### [Tareas propuestas]
1. Según el fragmento sobre Nadia, ¿gracias a qué programa llegó ella a Alemania?
2. Copia del fragmento sobre Nadia el pasaje que comienza en "Nadia logró escapar" y termina en "sur de Alemania.".

### [Fragmento del documento]
Le da también muchas vueltas en su cabeza al poderío económico de los terroristas. “Lo que me confunde es cómo consiguen tanto dinero, tantas armas, tanta munición. Esta es la pregunta que me ronda la cabeza. Es verdad que se les ha expulsado de Irak, pero en los lugares en los que todavía están bajo control, hacen con las mujeres lo mismo que hacían los primeros días del ISIS, cometiendo los mismos crímenes, vendiendo a las mujeres”.

Nadia logró escapar de su cautiverio de milagro. Un iraquí de Mosul se jugó el pellejo y la sacó enfundada en un niqab negro de la zona de influencia del ISIS. Más tarde, Nadia encontró refugio en Alemania, como otros cientos de miles de demandantes de asilo para los que la política de puertas abiertas de la canciller, Angela Merkel ha sido un salvavidas. Aquí vino gracias a un programa del Estado de Baden-Württemberg para víctimas supervivientes del ISIS. De la mano de su hermana, dejó atrás el campo de refugiados en el norte de Irak, en el que vivían en condiciones penosas y junto a otros mil supervivientes se instalaron en el sur de Alemania.

### [Datos de origen]

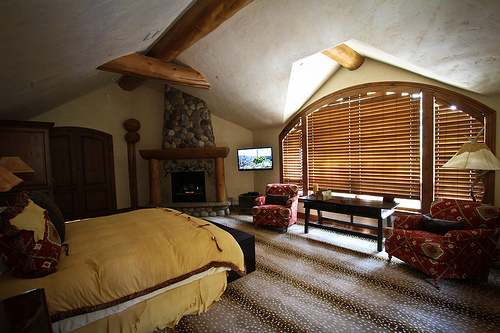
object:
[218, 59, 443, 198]
wall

### [Respuestas completas]
1. Gracias a un programa del Estado de Baden-Württemberg para víctimas supervivientes del ISIS.

2.
Nadia logró escapar de su cautiverio de milagro. Un iraquí de Mosul se jugó el pellejo y la sacó enfundada en un niqab negro de la zona de influencia del ISIS. Más tarde, Nadia encontró refugio en Alemania, como otros cientos de miles de demandantes de asilo para los que la política de puertas abiertas de la canciller, Angela Merkel ha sido un salvavidas. Aquí vino gracias a un programa del Estado de Baden-Württemberg para víctimas supervivientes del ISIS. De la mano de su hermana, dejó atrás el campo de refugiados en el norte de Irak, en el que vivían en condiciones penosas y junto a otros mil supervivientes se instalaron en el sur de Alemania.